Transcribed page contents:
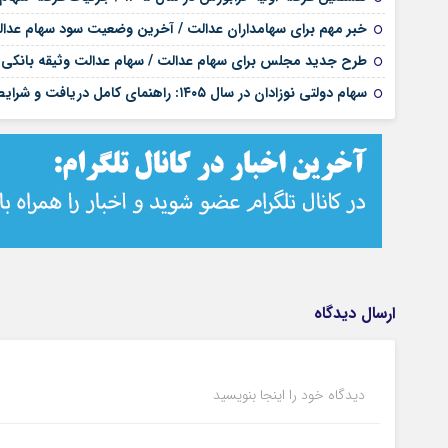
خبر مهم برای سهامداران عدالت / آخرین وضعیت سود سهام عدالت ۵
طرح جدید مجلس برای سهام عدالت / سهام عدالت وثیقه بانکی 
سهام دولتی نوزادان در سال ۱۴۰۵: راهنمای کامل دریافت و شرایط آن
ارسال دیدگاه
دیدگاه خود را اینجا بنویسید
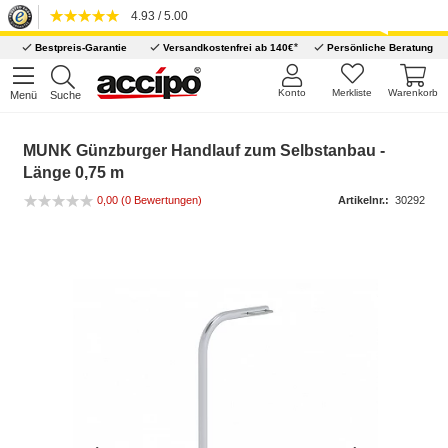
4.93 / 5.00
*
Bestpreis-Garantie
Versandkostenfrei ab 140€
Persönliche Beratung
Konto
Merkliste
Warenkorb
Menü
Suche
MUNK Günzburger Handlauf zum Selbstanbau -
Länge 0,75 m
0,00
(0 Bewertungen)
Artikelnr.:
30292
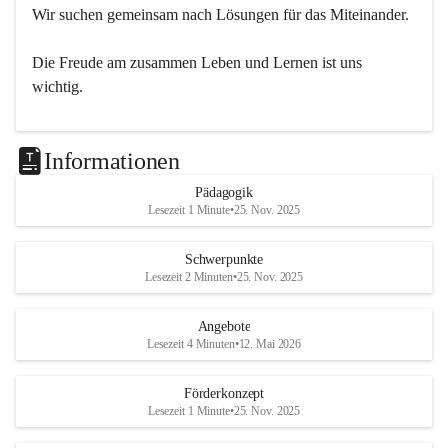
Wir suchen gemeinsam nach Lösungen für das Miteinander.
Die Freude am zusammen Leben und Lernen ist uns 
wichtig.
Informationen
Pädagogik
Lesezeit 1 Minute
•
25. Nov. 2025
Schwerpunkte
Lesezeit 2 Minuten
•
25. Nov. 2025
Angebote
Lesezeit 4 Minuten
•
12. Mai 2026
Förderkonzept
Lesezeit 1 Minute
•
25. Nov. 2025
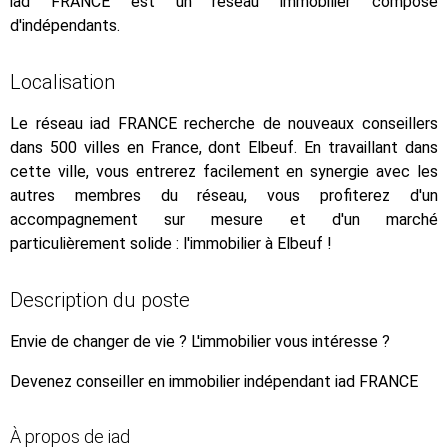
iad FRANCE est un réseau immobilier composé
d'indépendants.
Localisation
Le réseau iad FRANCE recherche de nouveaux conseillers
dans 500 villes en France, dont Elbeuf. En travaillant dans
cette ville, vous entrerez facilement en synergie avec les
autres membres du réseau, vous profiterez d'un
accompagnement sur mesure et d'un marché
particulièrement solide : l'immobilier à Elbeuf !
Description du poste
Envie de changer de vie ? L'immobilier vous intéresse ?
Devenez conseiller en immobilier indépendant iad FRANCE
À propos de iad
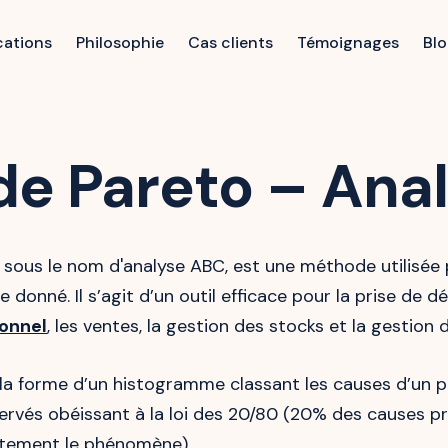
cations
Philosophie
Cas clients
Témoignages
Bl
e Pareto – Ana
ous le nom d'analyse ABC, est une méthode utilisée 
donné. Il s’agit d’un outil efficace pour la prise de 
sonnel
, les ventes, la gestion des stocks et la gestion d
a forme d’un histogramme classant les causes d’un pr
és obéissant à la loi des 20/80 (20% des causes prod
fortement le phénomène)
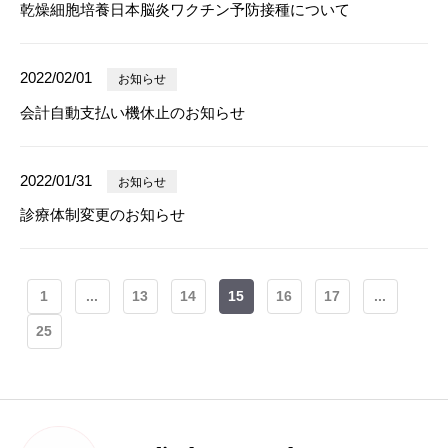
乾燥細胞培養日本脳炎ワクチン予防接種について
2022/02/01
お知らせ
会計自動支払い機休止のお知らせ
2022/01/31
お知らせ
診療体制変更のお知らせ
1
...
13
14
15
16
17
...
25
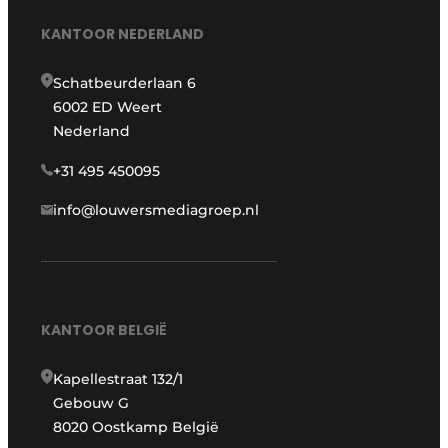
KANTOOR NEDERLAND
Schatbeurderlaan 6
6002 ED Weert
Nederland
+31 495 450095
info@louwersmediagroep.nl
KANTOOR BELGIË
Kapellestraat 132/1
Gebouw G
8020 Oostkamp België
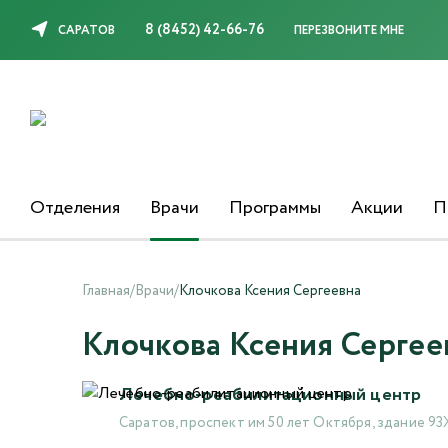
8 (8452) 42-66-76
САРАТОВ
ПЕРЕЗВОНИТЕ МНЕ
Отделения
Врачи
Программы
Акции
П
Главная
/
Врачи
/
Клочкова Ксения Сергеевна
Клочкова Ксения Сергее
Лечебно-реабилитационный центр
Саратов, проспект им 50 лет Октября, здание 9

- TRY IT: If an entry above holds a picture, leave that picture out and print the rest exactly.

- COMPLETED EXERCISE:
خبر مهم برای سهامداران عدالت / آخرین وضعیت سود سهام عدالت ۵
طرح جدید مجلس برای سهام عدالت / سهام عدالت وثیقه بانکی 
سهام دولتی نوزادان در سال ۱۴۰۵: راهنمای کامل دریافت و شرایط آن
ارسال دیدگاه
دیدگاه خود را اینجا بنویسید
4.93 / 5.00
*
Bestpreis-Garantie
Versandkostenfrei ab 140€
Persönliche Beratung
Konto
Merkliste
Warenkorb
Menü
Suche
MUNK Günzburger Handlauf zum Selbstanbau -
Länge 0,75 m
0,00
(0 Bewertungen)
Artikelnr.:
30292
Wir suchen gemeinsam nach Lösungen für das Miteinander.
Die Freude am zusammen Leben und Lernen ist uns 
wichtig.
Informationen
Pädagogik
Lesezeit 1 Minute
•
25. Nov. 2025
Schwerpunkte
Lesezeit 2 Minuten
•
25. Nov. 2025
Angebote
Lesezeit 4 Minuten
•
12. Mai 2026
Förderkonzept
Lesezeit 1 Minute
•
25. Nov. 2025
iad FRANCE est un réseau immobilier composé
d'indépendants.
Localisation
Le réseau iad FRANCE recherche de nouveaux conseillers
dans 500 villes en France, dont Elbeuf. En travaillant dans
cette ville, vous entrerez facilement en synergie avec les
autres membres du réseau, vous profiterez d'un
accompagnement sur mesure et d'un marché
particulièrement solide : l'immobilier à Elbeuf !
Description du poste
Envie de changer de vie ? L'immobilier vous intéresse ?
Devenez conseiller en immobilier indépendant iad FRANCE
À propos de iad
cations
Philosophie
Cas clients
Témoignages
Bl
e Pareto – Ana
ous le nom d'analyse ABC, est une méthode utilisée 
donné. Il s’agit d’un outil efficace pour la prise de 
sonnel
, les ventes, la gestion des stocks et la gestion d
a forme d’un histogramme classant les causes d’un pr
és obéissant à la loi des 20/80 (20% des causes prod
fortement le phénomène)
乾燥細胞培養日本脳炎ワクチン予防接種について
2022/02/01
お知らせ
会計自動支払い機休止のお知らせ
2022/01/31
お知らせ
診療体制変更のお知らせ
1
...
13
14
15
16
17
...
25
KANTOOR NEDERLAND
Schatbeurderlaan 6
6002 ED Weert
Nederland
+31 495 450095
info@louwersmediagroep.nl
KANTOOR BELGIË
Kapellestraat 132/1
Gebouw G
8020 Oostkamp België
8 (8452) 42-66-76
САРАТОВ
ПЕРЕЗВОНИТЕ МНЕ
Отделения
Врачи
Программы
Акции
П
Главная
/
Врачи
/
Клочкова Ксения Сергеевна
Клочкова Ксения Сергее
Лечебно-реабилитационный центр
Саратов, проспект им 50 лет Октября, здание 9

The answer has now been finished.